Posts Tagged ‘closure’

And new beginnings

Thursday, September 2nd, 2010

The closure ceremony was a great success – 350 people, traditional folk musicians (with the real one metre long Vuvuzelas, not the little ones we saw at the televised world cup matches), and the opportunity to remind the community of MSFs new role here in Bunia.

The hospital Bon Marché exists no more – except for the Women’s Health service, which will be taken over by a local association in the coming weeks. So we will still be in Bunia to ensure that this new Women’s Health / Sexual Violence service gets up and running. We will also continue the process of skill transfer and capacity building at the hospital and 7 health centres, to ensure that the transfer of pediatric services that has already taken place is fully successful – that the quality is maintained, and that the health facilities can meet the population’s pediatric health needs autonomously. And the same for HIV – we will continue our support to the hospital to try to ensure that quality of care and availability of medications continues after our departure.

It’s a challenge to guide a team through this stage – with 100 people laid off, and all our work (as we knew it) at an end, we are all liable to feel a little lost and deflated. So we’ve made the effort to elaborate our vision for the coming months, and to generate objectives that we review periodically. It’s an interesting transition – the move from traditional MSF style hi-tech substitution healthcare, to fully integrated, resource-limited, sustainable healthcare. We just have to keep telling ourselves that this change represents an interesting opportunity for creative collaborative working – and is not just a half-hearted attempt to delay our final adieu to Bunia.

**Required actions**
1. Copy the Bunia closure post starting at "Thursday, September 2nd, 2010" and ending at "here in Bunia.", swapping "ceremony" for "event".
2. Carry the Bunia closure post on past its final sentence.
The material that follows is separate from the Bunia closure post.

**Data under study**
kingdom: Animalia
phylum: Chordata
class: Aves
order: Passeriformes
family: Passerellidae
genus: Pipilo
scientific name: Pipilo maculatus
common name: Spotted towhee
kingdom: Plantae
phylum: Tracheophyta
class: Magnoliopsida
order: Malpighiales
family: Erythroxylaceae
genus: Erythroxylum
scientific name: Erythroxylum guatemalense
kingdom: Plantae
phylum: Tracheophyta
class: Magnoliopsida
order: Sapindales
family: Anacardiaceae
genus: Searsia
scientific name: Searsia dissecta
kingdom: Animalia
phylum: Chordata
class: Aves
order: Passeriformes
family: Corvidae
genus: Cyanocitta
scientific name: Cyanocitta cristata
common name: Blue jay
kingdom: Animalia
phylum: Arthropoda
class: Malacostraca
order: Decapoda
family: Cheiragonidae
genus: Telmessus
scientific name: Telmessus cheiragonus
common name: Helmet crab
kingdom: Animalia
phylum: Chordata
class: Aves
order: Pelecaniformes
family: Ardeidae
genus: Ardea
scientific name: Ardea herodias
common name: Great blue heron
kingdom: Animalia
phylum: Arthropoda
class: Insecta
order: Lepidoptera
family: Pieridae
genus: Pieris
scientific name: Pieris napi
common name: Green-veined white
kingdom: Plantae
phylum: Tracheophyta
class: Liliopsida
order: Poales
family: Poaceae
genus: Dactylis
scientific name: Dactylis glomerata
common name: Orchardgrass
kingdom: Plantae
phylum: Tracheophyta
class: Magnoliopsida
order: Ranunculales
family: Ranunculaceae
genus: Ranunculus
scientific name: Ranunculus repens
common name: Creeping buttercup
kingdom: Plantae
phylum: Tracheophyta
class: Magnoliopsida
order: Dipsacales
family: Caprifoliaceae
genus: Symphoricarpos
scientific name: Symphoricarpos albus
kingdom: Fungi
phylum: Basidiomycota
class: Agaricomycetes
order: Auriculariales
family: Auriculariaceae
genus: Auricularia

**Answers for this exercise**
1.
Thursday, September 2nd, 2010

The closure event was a great success – 350 people, traditional folk musicians (with the real one metre long Vuvuzelas, not the little ones we saw at the televised world cup matches), and the opportunity to remind the community of MSFs new role here in Bunia.

2.
I am optimistic now. At times, with threats of strikes and the total absence of medications I thought that we would never get there. Yet now we are already there – the quality of care is more than acceptable, and a huge number of obstacles have been overcome. Now it is just a question of figuring out how to stay at this level in the years to come!

Closure

Wednesday, August 25th, 2010

I suppose the last few weeks have turned out more or less as I had imagined. As we have ceased to admit new patients or transfers (all are now managed at the general hospital), the wards have become emptier, the staff more melancholy, and the atmosphere a little strained. Project closures are not reputed to be easy – one undertakes this sort of work expecting to be treating patients, yet at this final stage the goal is to avoid treating patients. This can obviously be demoralising, and I have found that I have spent much of the last few weeks chatting with taciturn staff reminding them of all the good things they have done here.

For my own part, it does feel sad to be closing down a hospital that has offered hope to so many over the years, that has been one of the few neutral facilities that has bound the different ethnic groups together. I am also conscious that I have hardly worked here, having arrived just 4 months ago – and it feels a little rich to be giving the closure speech for a project which I only know from the testimony of others.

In these last weeks we have to keep going, to maintain a longer term perspective on the value that a well-conducted transfer can have on the community over the coming years – and not focus on the fact that Bon Marché hospital now has just 2 patients. And we must use the closure ceremony to celebrate with the community the successes of Bon Marche; but also to remind ourselves that the closure is a fine thing, because it reflects a collective confidence that the war is in the past now.